10. Februar 2016, 12:29

Denkmalimmobilien: Einkaufsrennen in B- und C-Lagen

Denkmalimmobilien gehören zu den beliebtesten Investments privater Kapitalanleger. Bei richtiger Auswahl bieten sie nicht nur Steuervorteile, sondern auch stabile Renditen.

Denkmalimmobilien

Neben Mieteinnahmen bieten Denkmalimmobilien auch Steuervorteile, sie erfreuen sich daher wachsender Beliebtheit.

Die Nachfrage nach Wohnimmobilien erlebt in Deutschland seit einiger Zeit einen Höhenflug.
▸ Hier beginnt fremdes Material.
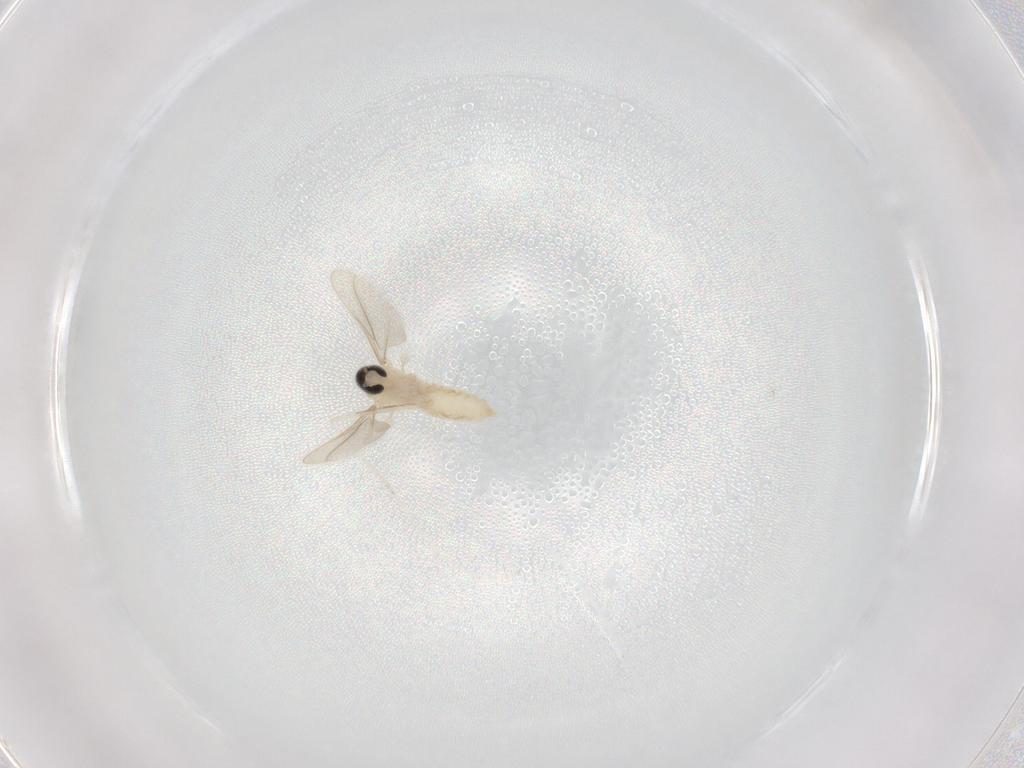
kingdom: Animalia
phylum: Arthropoda
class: Insecta
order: Diptera
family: Cecidomyiidae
Das anhaltend niedrige Niveau der Baufinanzierungszinsen und die hohe Nachfrage nach Sachwerten beflügeln den Markt.

Anleger und Eigennutzer investieren verstärkt Kapital in Wohnungen und Häuser. Auch Denkmalimmobilien sind insbesondere bei privaten Kapitalanlegern stark gefragt, gelten sie doch als Klassiker der Immobilienanlage, da sie neben Mieteinnahmen auch hohe Steuervorteile bieten.

Die Anbieter verzeichneten in den vergangenen zwei bis drei Jahren einen sprunghaften Anstieg des Interesses.
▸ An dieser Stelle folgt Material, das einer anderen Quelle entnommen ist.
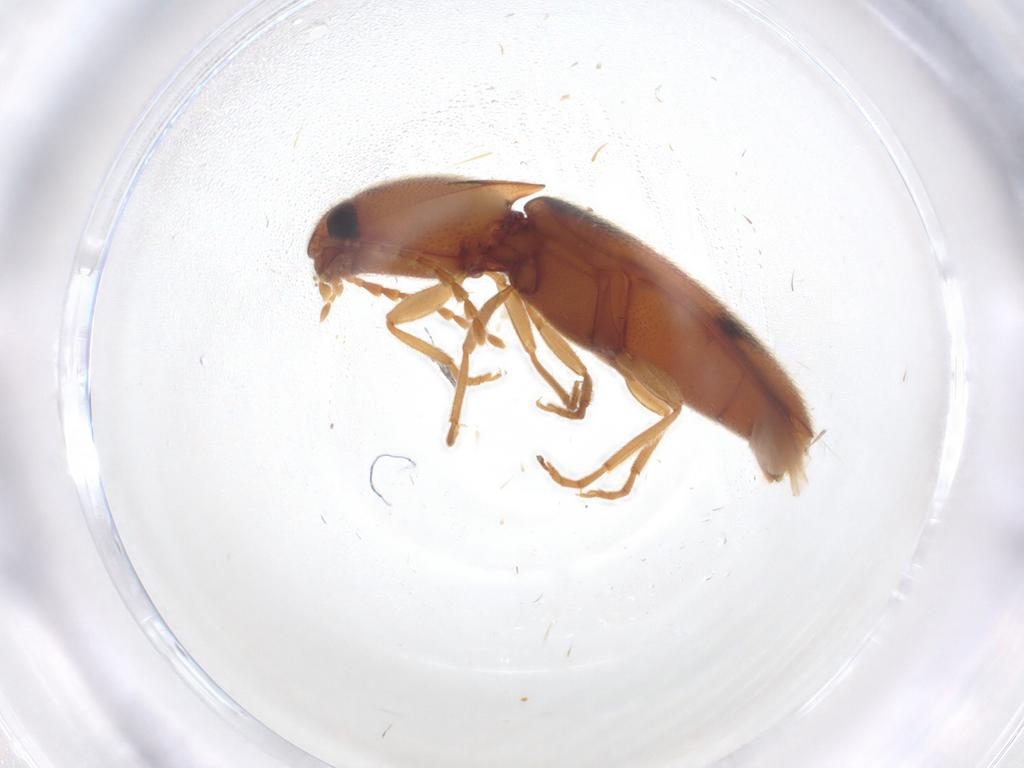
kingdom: Animalia
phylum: Arthropoda
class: Insecta
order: Coleoptera
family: Elateridae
“Die Nachfrage ist in den letzten Jahren stark gestiegen. Die mögliche Steuerreduktion durch den ,Denkmalparagrafen‘ Paragraf 7h/7i EStG, das aktuelle Zinsniveau und die, durchaus berechtigte, Euroangst veranlassen die Menschen, Immobilien zu kaufen”, sagt Curt-Rudolf Christof, Vorstand der Deutsche Sachwert Kontor AG, Erding.

Steuervorteile ausnutzen

Denkmalimmobilien und Objekte in Sanierungsgebieten bieten ihren Käufern ansehnliche Steuervorteile, denn der Staat fördert die Sanierung historischer Gebäude nach wie vor mit einer speziellen AfA (Absetzung für Abnutzung). Der Anteil der anrechenbaren Sanierungskosten am Kaufpreis des Objekts kann daher vollständig von der Steuer abgesetzt werden.

Kapitalanleger, die eine Wohnung vor Beginn der Sanierung kaufen und anschließend vermieten, können diese Kosten über einen Zeitraum von zwölf Jahren geltend machen. Dies lohnt sich umso mehr, je höher der persönliche Steuersatz ist. In der Regel macht der Sanierungskostenanteil mindestens 50 Prozent des Kaufpreises aus, oft auch bis zu 80 Prozent.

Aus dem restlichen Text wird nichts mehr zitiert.